Like the prospect of successfully crossing the street, the chance that Tehran will say yes is touch and go. Iranian officials say it all comes down to a question of trust and mutual confidence. If they set off down that path, they say, they want to be sure they will not be run over by a Bush administration whose ulterior motive appears to be not a nuclear-free Middle East but regime change in Iran. Britain, as usual, is accused of backseat driving.

Shirzad Bozorgmehr, editor of the independent Iran News newspaper in Tehran, says nobody knows which way the government will jump, or exactly when. "Judging by the initial response, it looks good.
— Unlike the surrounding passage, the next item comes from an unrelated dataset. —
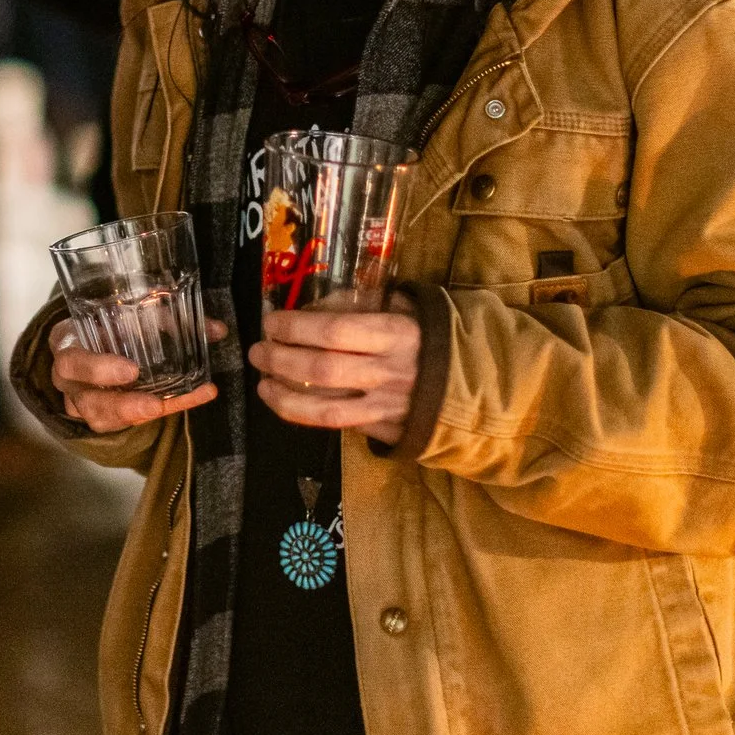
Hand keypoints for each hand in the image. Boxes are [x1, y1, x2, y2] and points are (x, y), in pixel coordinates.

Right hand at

The reaction has been much better than before," he says. "There are no threats, no disincentives in the package, and that's very important. Saving face is very important.

"This is probably the most significant issue they have ever faced The final decision will be made by the supreme leader (Ayatollah Ali Khamenei) and probably by Ali Larijani (Iran's chief nuclear negotiator). But there are some real hardliners who are still opposed to all this."

As a journalist who values a free press, Mr Bozorgmehr is also engaged in his own daily game of chicken with the authorities. It doesn't take much for a newspaper to be banned in Iran, if its editorial views or reports are seen as overly critical. "It's not real journalism as you understand it," he said. "We do our best. Sometimes when we think no one is looking, we say something that we know they won't like." But the paper is short of resources and finance, he says; its staff has not been paid for three months and the threat of a calamitous collision is ever present.

The paper keeps trying. Sunday's lead editorial drew attention to an open letter to Iran's president, Mahmoud Ahmadinejad, by "50 prominent economists" who said the government's over-centralised and "hasty" policies were in danger of wrecking the economy, driving away foreign investment and provoking capital flight and a national brain drain.

Merely to highlight the letter was an act of journalistic courage by Mr Bozorgmehr. Now, like the pedestrians stranded in Tehran's dangerous traffic lanes, he can only hope he doesn't get flattened.